◆ WHAT THE EXERCISE ASKS
State the number of lines below in which the word "worn" appears. Nothing else belongs in the answer.

◆ INPUT RECORDS
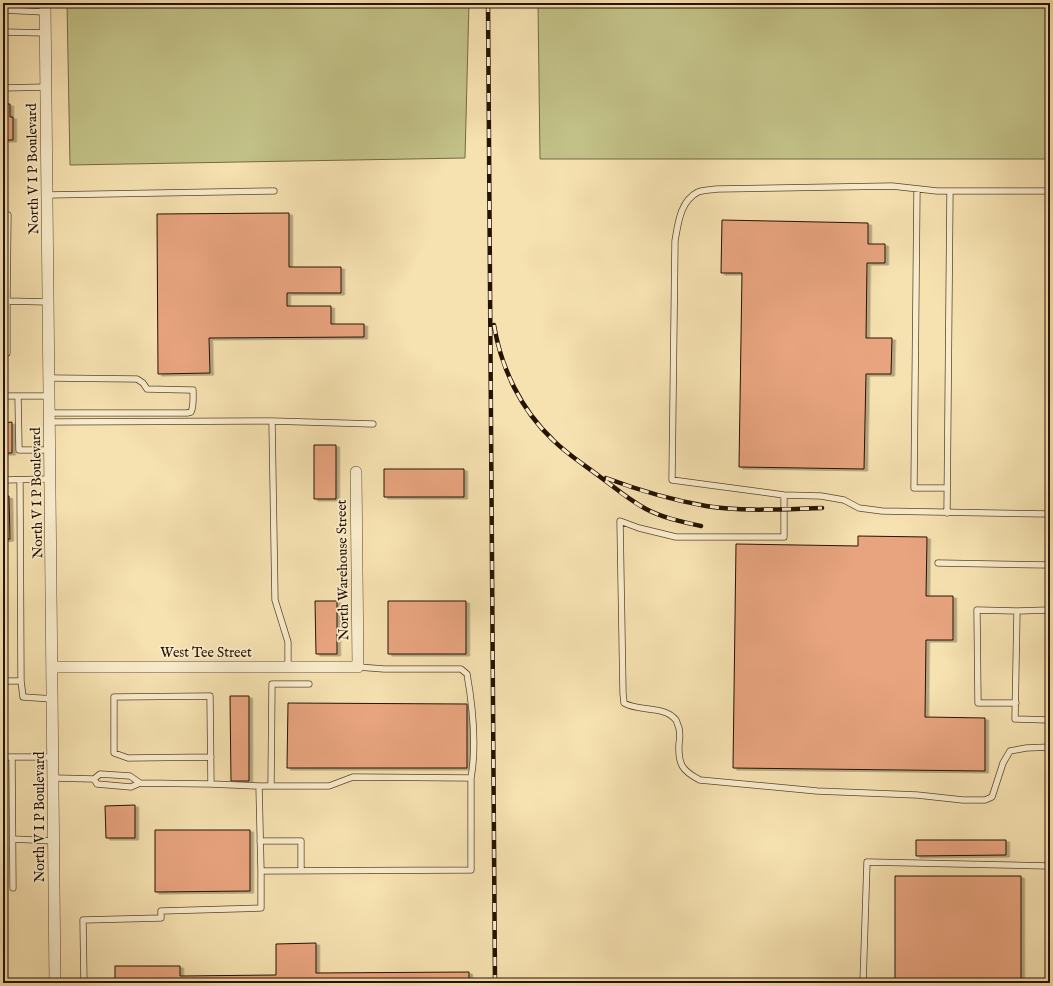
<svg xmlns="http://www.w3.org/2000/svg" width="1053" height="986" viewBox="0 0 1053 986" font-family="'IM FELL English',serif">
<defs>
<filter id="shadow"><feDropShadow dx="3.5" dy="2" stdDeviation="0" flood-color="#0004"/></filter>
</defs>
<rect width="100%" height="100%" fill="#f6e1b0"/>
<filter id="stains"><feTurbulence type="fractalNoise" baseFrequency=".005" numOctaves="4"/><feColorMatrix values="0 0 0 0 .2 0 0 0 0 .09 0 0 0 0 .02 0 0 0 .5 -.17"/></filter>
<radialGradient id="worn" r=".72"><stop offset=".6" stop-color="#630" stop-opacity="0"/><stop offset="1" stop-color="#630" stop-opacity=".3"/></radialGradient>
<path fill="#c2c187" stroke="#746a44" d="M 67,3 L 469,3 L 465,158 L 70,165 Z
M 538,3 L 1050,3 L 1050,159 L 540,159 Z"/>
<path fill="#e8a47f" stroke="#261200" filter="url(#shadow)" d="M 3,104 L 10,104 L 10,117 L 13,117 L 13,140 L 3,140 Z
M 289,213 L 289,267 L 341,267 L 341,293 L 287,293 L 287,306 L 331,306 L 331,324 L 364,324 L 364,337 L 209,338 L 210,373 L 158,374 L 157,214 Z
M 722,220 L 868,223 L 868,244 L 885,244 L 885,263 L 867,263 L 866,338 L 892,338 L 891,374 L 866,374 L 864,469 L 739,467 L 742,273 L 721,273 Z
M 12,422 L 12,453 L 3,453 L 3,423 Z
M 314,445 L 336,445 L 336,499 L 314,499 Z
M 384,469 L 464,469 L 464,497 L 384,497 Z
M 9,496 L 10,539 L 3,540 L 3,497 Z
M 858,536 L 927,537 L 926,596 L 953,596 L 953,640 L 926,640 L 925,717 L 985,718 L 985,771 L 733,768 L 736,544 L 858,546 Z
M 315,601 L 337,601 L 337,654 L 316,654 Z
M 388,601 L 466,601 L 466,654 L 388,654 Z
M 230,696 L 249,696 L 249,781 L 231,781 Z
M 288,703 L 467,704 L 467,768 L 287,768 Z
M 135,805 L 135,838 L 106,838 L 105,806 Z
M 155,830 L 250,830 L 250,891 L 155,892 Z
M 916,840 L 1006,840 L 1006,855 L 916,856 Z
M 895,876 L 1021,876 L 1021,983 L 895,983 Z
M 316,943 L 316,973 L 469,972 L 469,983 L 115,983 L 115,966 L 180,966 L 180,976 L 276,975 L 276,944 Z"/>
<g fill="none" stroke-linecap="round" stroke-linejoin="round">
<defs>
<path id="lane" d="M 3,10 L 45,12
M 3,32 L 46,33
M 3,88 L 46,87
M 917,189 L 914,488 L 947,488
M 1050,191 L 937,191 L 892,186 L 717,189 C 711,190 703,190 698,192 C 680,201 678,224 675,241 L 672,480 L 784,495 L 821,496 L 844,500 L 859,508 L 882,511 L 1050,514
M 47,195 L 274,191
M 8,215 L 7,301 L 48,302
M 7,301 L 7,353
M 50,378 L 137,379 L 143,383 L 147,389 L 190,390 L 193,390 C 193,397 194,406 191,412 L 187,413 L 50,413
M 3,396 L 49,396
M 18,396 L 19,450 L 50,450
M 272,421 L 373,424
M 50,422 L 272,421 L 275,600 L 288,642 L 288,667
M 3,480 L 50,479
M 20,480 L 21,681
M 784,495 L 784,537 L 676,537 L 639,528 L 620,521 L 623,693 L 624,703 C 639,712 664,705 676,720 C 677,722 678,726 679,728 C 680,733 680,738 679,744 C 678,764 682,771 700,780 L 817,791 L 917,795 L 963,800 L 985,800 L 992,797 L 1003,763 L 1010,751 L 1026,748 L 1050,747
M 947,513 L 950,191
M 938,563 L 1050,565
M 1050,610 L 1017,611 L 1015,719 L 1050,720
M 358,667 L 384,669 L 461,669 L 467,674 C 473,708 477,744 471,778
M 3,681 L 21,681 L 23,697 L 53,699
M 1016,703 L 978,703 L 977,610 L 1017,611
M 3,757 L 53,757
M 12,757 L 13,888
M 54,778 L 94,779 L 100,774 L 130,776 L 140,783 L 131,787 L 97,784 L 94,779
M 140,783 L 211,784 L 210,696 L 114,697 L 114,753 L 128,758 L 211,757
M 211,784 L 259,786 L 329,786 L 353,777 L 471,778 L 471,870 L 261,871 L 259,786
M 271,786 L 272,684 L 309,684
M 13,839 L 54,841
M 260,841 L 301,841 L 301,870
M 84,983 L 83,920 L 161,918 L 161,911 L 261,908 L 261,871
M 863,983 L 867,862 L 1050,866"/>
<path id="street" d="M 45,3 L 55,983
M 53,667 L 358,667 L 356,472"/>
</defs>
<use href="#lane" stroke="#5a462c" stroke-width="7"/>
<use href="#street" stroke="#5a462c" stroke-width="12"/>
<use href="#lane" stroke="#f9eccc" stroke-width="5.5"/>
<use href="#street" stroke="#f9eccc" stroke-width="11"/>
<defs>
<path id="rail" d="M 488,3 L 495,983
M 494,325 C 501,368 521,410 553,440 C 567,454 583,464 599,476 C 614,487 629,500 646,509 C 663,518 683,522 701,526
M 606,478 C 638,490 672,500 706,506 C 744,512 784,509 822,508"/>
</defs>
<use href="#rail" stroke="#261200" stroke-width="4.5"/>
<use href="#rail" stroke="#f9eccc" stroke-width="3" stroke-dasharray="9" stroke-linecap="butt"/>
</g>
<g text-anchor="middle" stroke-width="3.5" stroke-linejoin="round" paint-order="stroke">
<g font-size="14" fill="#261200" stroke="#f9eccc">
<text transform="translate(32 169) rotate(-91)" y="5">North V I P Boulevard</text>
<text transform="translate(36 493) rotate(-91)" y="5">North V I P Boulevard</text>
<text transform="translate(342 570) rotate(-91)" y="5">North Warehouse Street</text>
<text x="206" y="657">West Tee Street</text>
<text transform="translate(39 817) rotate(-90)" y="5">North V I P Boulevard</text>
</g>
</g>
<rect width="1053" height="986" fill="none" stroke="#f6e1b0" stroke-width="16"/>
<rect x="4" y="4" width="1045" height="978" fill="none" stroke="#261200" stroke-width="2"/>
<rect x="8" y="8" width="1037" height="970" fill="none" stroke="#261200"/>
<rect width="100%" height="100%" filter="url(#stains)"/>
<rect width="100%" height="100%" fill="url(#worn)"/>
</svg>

◆ SOLUTION TO THIS PROBLEM
2